A quick google would suggest there are at least two 16 coin solutions possible. Not sure if it can go any lower than that though, and I’m not sure how they arrived at those solutions.
Like the first comment here, I immediately went to binary, before realizing that quickly fails.
Dammit. I really wanted some 13-cent and 57-cent pieces.
Edit: I suck at math.
Yeah, my brain keeps saying that, for the reasons I described, the given solution is the most efficient if duplicates are not allowed. It tells me that it’s possible that a more streamlined solution can be arrived that takes advantage of being able to use the same coin twice, but damned if I can figure out how.
Since when is 57 prime?
Well, 13 is prime, so you need those 57-cent pieces, see? To get to 70?
</me pretending to be competent at math>
</me pretending to be competent at math>
Here’s a cute trick for multiples of 3 or 9…
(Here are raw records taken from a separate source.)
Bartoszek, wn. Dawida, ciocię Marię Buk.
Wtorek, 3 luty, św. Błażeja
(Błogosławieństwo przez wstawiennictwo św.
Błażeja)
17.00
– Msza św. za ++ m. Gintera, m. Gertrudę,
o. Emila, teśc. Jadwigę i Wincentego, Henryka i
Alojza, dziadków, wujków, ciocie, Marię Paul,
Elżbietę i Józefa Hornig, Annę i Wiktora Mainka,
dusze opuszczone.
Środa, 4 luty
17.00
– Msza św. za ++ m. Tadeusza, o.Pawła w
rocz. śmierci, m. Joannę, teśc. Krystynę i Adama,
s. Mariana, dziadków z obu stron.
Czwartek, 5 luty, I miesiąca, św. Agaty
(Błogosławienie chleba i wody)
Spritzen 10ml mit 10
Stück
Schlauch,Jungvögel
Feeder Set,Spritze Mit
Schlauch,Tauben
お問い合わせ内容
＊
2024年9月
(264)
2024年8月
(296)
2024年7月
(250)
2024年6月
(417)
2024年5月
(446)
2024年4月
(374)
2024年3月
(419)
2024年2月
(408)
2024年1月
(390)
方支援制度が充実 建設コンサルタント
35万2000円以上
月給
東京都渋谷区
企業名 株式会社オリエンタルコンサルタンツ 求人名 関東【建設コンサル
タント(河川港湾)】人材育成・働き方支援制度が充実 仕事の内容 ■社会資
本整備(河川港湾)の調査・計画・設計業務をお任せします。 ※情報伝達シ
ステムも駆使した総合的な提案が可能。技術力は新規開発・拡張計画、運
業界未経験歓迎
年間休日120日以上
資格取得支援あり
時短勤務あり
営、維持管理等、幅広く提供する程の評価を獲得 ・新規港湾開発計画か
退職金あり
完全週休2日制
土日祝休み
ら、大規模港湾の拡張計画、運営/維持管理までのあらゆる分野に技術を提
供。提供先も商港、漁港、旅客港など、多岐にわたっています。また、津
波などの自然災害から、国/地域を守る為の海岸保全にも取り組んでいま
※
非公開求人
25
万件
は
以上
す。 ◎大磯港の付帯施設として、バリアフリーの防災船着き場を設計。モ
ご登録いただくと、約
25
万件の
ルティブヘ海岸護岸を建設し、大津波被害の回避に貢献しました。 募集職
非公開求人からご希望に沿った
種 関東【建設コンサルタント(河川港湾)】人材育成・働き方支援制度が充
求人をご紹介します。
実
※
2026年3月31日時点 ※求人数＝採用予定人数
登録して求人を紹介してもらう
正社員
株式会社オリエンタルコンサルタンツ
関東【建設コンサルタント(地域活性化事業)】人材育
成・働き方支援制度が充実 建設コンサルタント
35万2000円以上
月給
If you add all of the digits of a number together and get a multiple of 3, the number is a multiple of 3.
Ditto for 9.
That’s how I knew right away that 57 wasn’t prime - the digits add to 12.
Seems like something @nemomen should write a search algorithm for.
It tells me that it’s possible that a more streamlined solution can be arrived that takes advantage of being able to use the same coin twice, but damned if I can figure out how.
If each side is worth a different amount?
I say this jokingly, but it makes me wonder if it is possible to devise coinage that changes value depending on what coin it is paired with. Financially stupid, but an interesting puzzle.